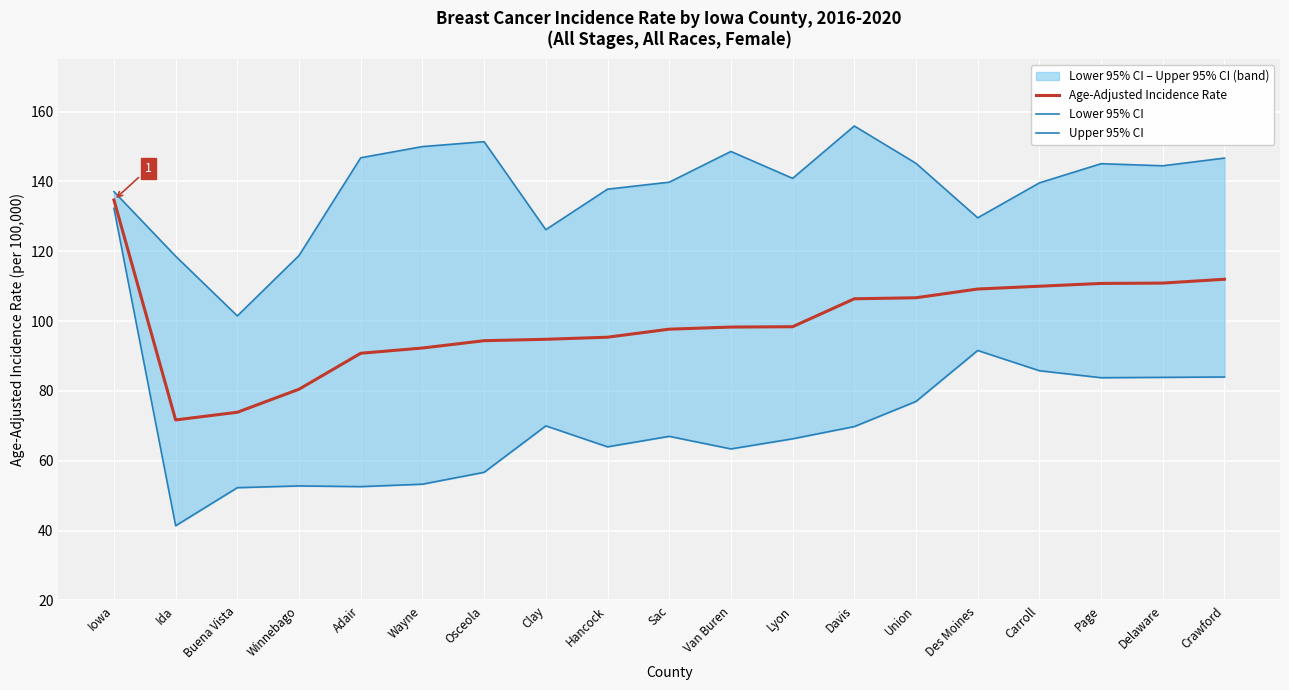

True or false: Upper 95% CI and Age-Adjusted Incidence Rate cross at least once.

False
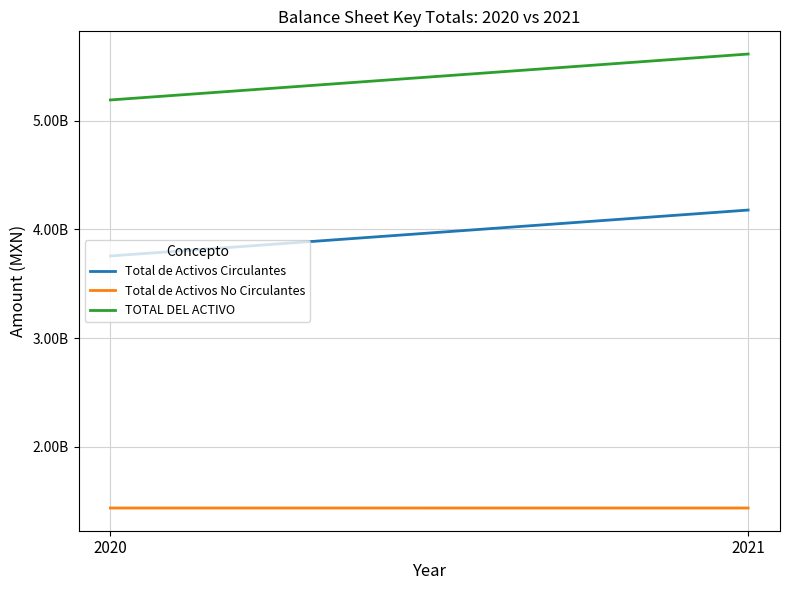

What is the difference between the Total de Activos No Circulantes values at 2020 and 2021?

64960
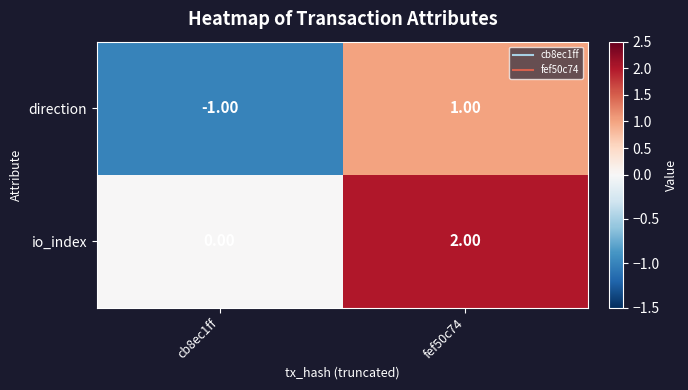

List the series in order of their overall mean, highest first.

io_index, direction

# # # #

- _Activity_
Return the rows above word for word, without the pictures.

- _Response for this exercise_
True or false: Upper 95% CI and Age-Adjusted Incidence Rate cross at least once.

False

What is the difference between the Total de Activos No Circulantes values at 2020 and 2021?

64960

List the series in order of their overall mean, highest first.

io_index, direction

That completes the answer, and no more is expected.